The wooden railing that protects the stream from careless children and grown-ups who care less serves as an elevated thoroughfare for ants, termites and other less-organised wayfarers. Though largely unhindered, the route exacts a toll on its users in a scattering of fleet-footed highwaymen. Some, like this boxy little salticid, seek to suck the life out of luckless ants; others merely don myrmician garb to elude the attention of hungry arachnophiles while they pursue their own many-legged meals.
Speed, not stealth, feeds the appetites of tiger beetles – both those that scamper on the trail to snare straggling bodies as well as the smaller beasts that flit about fissured trunks. Rather less concerned with the risks of tangible shadows than their terrestrial kin, the arboreal cicindelids hang head down – the better to lunge at any small creature that lands on the bark with no expectation of a welcoming bite.
But even the beetle is likely to fall prey if it were to take up a position on the tree patrolled by this Kendall's rock gecko. This lizard lacks the adhesive toe pads of its wall-hugging relatives, but has no difficulty scaling the steep slopes of its territory with unseemly speed.

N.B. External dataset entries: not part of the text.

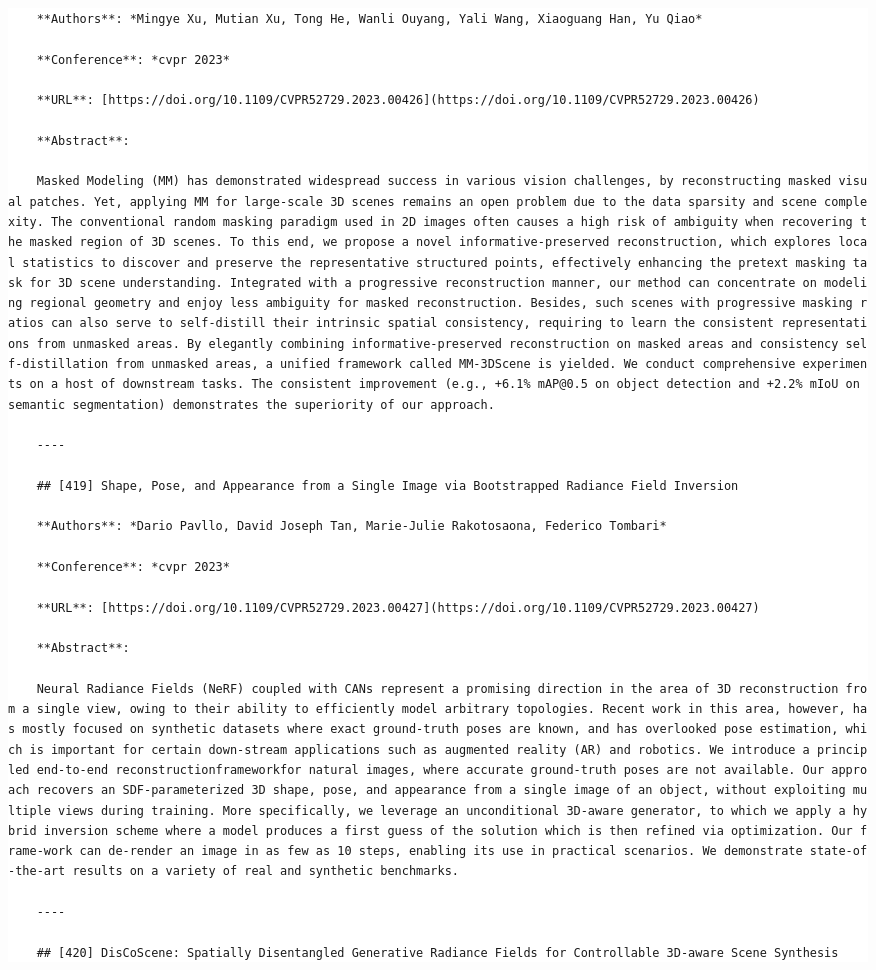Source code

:         **Authors**: *Mingye Xu, Mutian Xu, Tong He, Wanli Ouyang, Yali Wang, Xiaoguang Han, Yu Qiao*

        **Conference**: *cvpr 2023*

        **URL**: [https://doi.org/10.1109/CVPR52729.2023.00426](https://doi.org/10.1109/CVPR52729.2023.00426)

        **Abstract**:

        Masked Modeling (MM) has demonstrated widespread success in various vision challenges, by reconstructing masked visual patches. Yet, applying MM for large-scale 3D scenes remains an open problem due to the data sparsity and scene complexity. The conventional random masking paradigm used in 2D images often causes a high risk of ambiguity when recovering the masked region of 3D scenes. To this end, we propose a novel informative-preserved reconstruction, which explores local statistics to discover and preserve the representative structured points, effectively enhancing the pretext masking task for 3D scene understanding. Integrated with a progressive reconstruction manner, our method can concentrate on modeling regional geometry and enjoy less ambiguity for masked reconstruction. Besides, such scenes with progressive masking ratios can also serve to self-distill their intrinsic spatial consistency, requiring to learn the consistent representations from unmasked areas. By elegantly combining informative-preserved reconstruction on masked areas and consistency self-distillation from unmasked areas, a unified framework called MM-3DScene is yielded. We conduct comprehensive experiments on a host of downstream tasks. The consistent improvement (e.g., +6.1% mAP@0.5 on object detection and +2.2% mIoU on semantic segmentation) demonstrates the superiority of our approach.

        ----

        ## [419] Shape, Pose, and Appearance from a Single Image via Bootstrapped Radiance Field Inversion

        **Authors**: *Dario Pavllo, David Joseph Tan, Marie-Julie Rakotosaona, Federico Tombari*

        **Conference**: *cvpr 2023*

        **URL**: [https://doi.org/10.1109/CVPR52729.2023.00427](https://doi.org/10.1109/CVPR52729.2023.00427)

        **Abstract**:

        Neural Radiance Fields (NeRF) coupled with CANs represent a promising direction in the area of 3D reconstruction from a single view, owing to their ability to efficiently model arbitrary topologies. Recent work in this area, however, has mostly focused on synthetic datasets where exact ground-truth poses are known, and has overlooked pose estimation, which is important for certain down-stream applications such as augmented reality (AR) and robotics. We introduce a principled end-to-end reconstructionframeworkfor natural images, where accurate ground-truth poses are not available. Our approach recovers an SDF-parameterized 3D shape, pose, and appearance from a single image of an object, without exploiting multiple views during training. More specifically, we leverage an unconditional 3D-aware generator, to which we apply a hybrid inversion scheme where a model produces a first guess of the solution which is then refined via optimization. Our frame-work can de-render an image in as few as 10 steps, enabling its use in practical scenarios. We demonstrate state-of-the-art results on a variety of real and synthetic benchmarks.

        ----

        ## [420] DisCoScene: Spatially Disentangled Generative Radiance Fields for Controllable 3D-aware Scene Synthesis
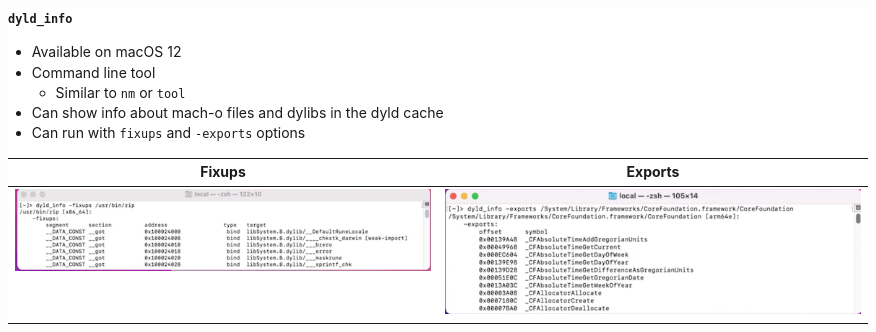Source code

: **`dyld_info`**

* Available on macOS 12
* Command line tool
	* Similar to `nm` or `tool`
* Can show info about mach-o files and dylibs in the dyld cache
* Can run with `fixups` and `-exports` options

Fixups | Exports
------ | -------
![](images/linkfast/dyld_info_fixups.png) | ![](images/linkfast/dyld_info_exports.png)
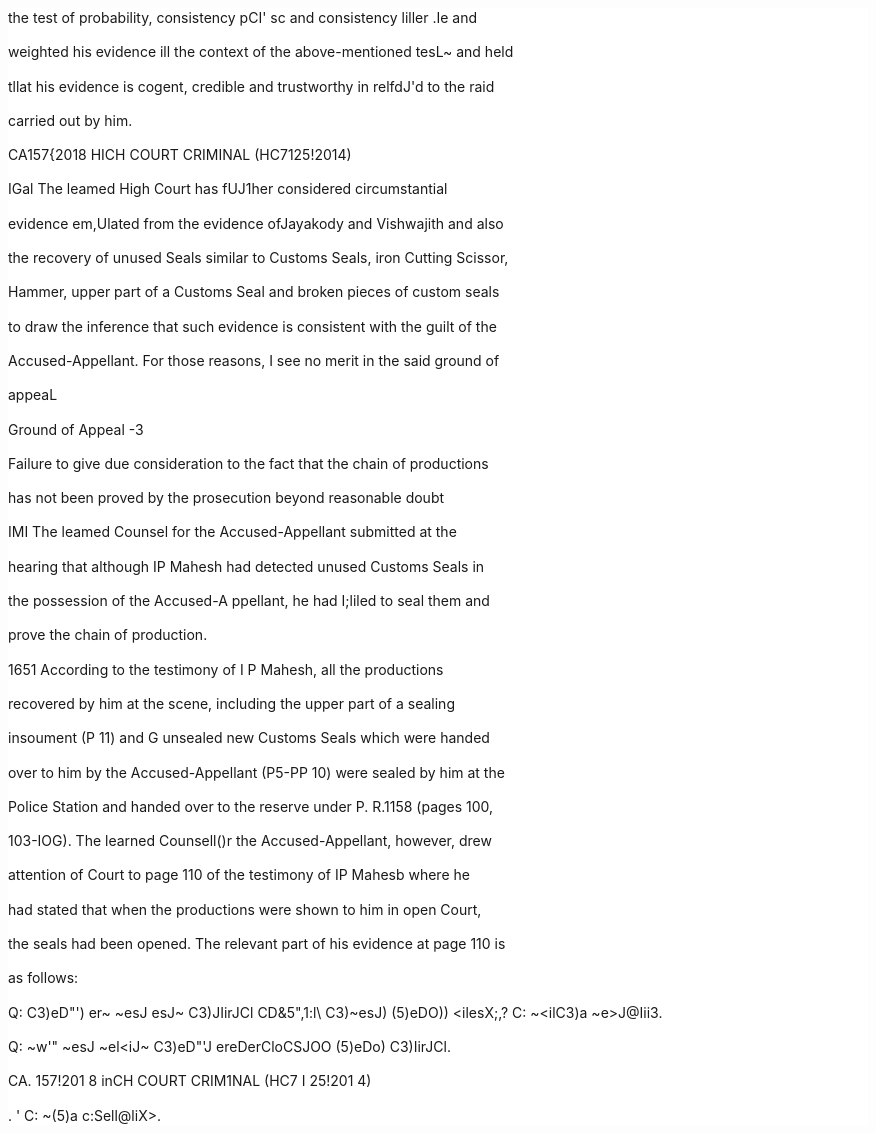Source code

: the test of probability, consistency pCI' sc and consistency liller .Ie and

weighted his evidence ill the context of the above-mentioned tesL~ and held

tllat his evidence is cogent, credible and trustworthy in relfdJ'd to the raid

carried out by him.

CA157{2018 HICH COURT CRIMINAL (HC7125!2014)

IGal The leamed High Court has fUJ1her considered circumstantial

evidence em,Ulated from the evidence ofJayakody and Vishwajith and also

the recovery of unused Seals similar to Customs Seals, iron Cutting Scissor,

Hammer, upper part of a Customs Seal and broken pieces of custom seals

to draw the inference that such evidence is consistent with the guilt of the

Accused-Appellant. For those reasons, I see no merit in the said ground of

appeaL

Ground of Appeal -3

Failure to give due consideration to the fact that the chain of productions

has not been proved by the prosecution beyond reasonable doubt

IMI The leamed Counsel for the Accused-Appellant submitted at the

hearing that although IP Mahesh had detected unused Customs Seals in

the possession of the Accused-A ppellant, he had I;liled to seal them and

prove the chain of production.

1651 According to the testimony of I P Mahesh, all the productions

recovered by him at the scene, including the upper part of a sealing

insoument (P 11) and G unsealed new Customs Seals which were handed

over to him by the Accused-Appellant (P5-PP 10) were sealed by him at the

Police Station and handed over to the reserve under P. R.1158 (pages 100,

103-IOG). The learned Counsell()r the Accused-Appellant, however, drew

attention of Court to page 110 of the testimony of IP Mahesb where he

had stated that when the productions were shown to him in open Court,

the seals had been opened. The relevant part of his evidence at page 110 is

as follows:

Q: C3)eD"') er~ ~esJ esJ~ C3)JIirJCl CD&5",1:l\ C3)~esJ) (5)eDO)) <ilesX;,? C: ~<ilC3)a ~e>J@Iii3.

Q: ~w'" ~esJ ~el<iJ~ C3)eD"'J ereDerCloCSJOO (5)eDo) C3)IirJCl.

CA. 157!201 8 inCH COURT CRIM1NAL (HC7 I 25!201 4)

. ' C: ~(5)a c:Sell@liX>.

The reptile's vaguely duck-like head is supported by a torso that borders on emaciation. But the hunting ground's happy enough, as the gecko has apparently survived many months in the lower reaches of its home, hiding in plain sight on the dry lichen or darting into deep cracks at the first sign of real trouble. Some members of its family have switched with success from wood to wall, but many of these pretty lizards still shun the dull heights of urban life and cling to the dangers of jungles on the margin of extirpation. Few, if any, of its kind dwell on the other side of the path beyond the stream, and from its vantage point on the fork of the tree, the gecko enjoys a glimpse of the towers that raised this city and shield its citizens from the wild and wonderful creatures of a dwindling country.
"There's nothing to see there! So boring!"
Posted by: butterfly effect | 05 November 2009 at 12:21 PM
Those who only look, but cannot see, are nature-blind... for nature always has lots to offer. Boring.. is a state of mind that you choose to embrace. Life is never boring.